La vision, la prose et la rhétorique du candidat démocrate, devenu le 46e Président des États-Unis, ont révélé la double facette d'une construction identitaire, à la fois enracinée dans la culture noire américaine, et brandie comme modèle de la multiculturalité. Mais la « question raciale » demeure au centre de ses préoccupations politiques.
L'éditorial du Monde hors-série de janvier-février 2009 présente « Les années Obama » comme « celles d'une Amérique ‘post-raciale', où le conflit entre Blancs et Noirs tend à s'effacer au profit d'une compétition entre des groupes culturellement différents.»

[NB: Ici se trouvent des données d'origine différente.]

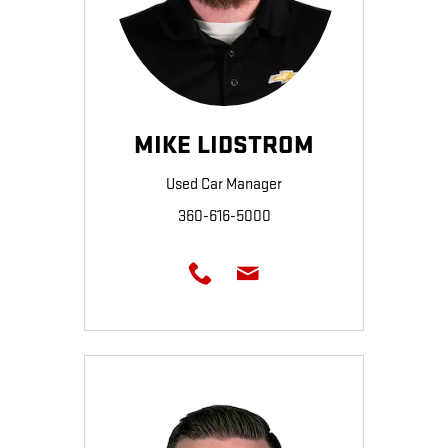
MIKE LIDSTROM
Used Car Manager
360-616-5000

Des origines multiculturelles
Certes, le candidat Obama se veut incarner une salutaire « diversité » culturelle dont l'héritage racial et culturel unifié forme le socle d'une identité américaine pacifiée. Il glorifie en effet le multiculturalisme serein de sa famille « élargie » (américaine blanche, africaine américaine, kényane, indonésienne, chinoise), et s'érige ainsi en modèle d'intégration inter-raciale, -confessionnelle et -culturelle. Mais son parcours pré-présidentiel, ses deux livres, Dreams from my Father (son autobiographie écrite à 34 ans) et The Audacity of Hope (son programme de sénateur fédéral) ainsi que les lointains et proches échos qui émaillent ses très nombreux discours révèlent une histoire, un style et des récurrences rhétoriques bien ancrés dans la culture noire américaine.

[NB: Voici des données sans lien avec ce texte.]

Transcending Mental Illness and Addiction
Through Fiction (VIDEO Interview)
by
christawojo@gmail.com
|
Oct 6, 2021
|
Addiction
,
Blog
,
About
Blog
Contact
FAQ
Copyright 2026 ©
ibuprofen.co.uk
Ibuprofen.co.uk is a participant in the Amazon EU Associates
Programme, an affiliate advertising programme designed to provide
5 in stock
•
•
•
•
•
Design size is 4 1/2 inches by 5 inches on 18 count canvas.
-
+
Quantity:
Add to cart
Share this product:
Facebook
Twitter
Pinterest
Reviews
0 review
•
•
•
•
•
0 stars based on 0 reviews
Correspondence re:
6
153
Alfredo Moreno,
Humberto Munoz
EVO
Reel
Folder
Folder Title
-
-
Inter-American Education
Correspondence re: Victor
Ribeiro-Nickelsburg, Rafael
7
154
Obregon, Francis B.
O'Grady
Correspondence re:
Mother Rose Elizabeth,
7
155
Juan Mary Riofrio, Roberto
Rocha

C'est en effet dans la littérature et l'art oratoire africains américains que Barack Obama a puisé quelques-unes des sources d'inspiration rhétoriques et idéologiques qui ont nourri sa vision, sa prose ainsi que sa rhétorique. Les influences et les convergences de style et de fond, c'est-à-dire l'intertextualité de l'œuvre de l'écrivain et orateur Obama, soulignent la double facette de sa construction identitaire à la fois enracinée dans la culture noire américaine et brandie comme modèle multiculturel. Ses discours possèdent le même style musical et anaphorique (répétition persuasive du message sous une forme concentrée) que ceux qui ont fondé la très riche tradition oratoire africaine américaine. Il possède, de plus, le talent oratoire nécessaire pour transporter les foules par une rhétorique participative qui requiert l'engagement total du public dans un style « call and response » typique de la musique et des sermons africains américains. Ses appels quasi messianiques à « transformer la Nation », à changer la mentalité politique du pays rappellent, entre autres, les discours fondateurs du pasteur épiscopalien Alexander Crummell au XIXe siècle1, du sociologue militant W.E.B. DuBois, de l'éducatrice Mary McLoed Bethune2, et bien sûr la verve oratoire de Martin Luther King, Jr.: même sens du rythme, même ton lancinant afin de marteler un appel au changement, même sens poétique du mot comme faiseur de sens politique et mêmes allusions historiques récurrentes aux fondements constitutionnels de la nation américaine.
1 Crummell expose sa philosophie d'assimilation dans son discours historique « The Race Problem in America », veut éliminer la race comme critère d'acception et fait de ce combat le test par lequel la démocratie américaine devra mesurer sa capacité de survie.
2 Dès 1935, elle dirige le bureau des minorités du National Youth Council sous l'administration de Franklin Delano Roosevelt.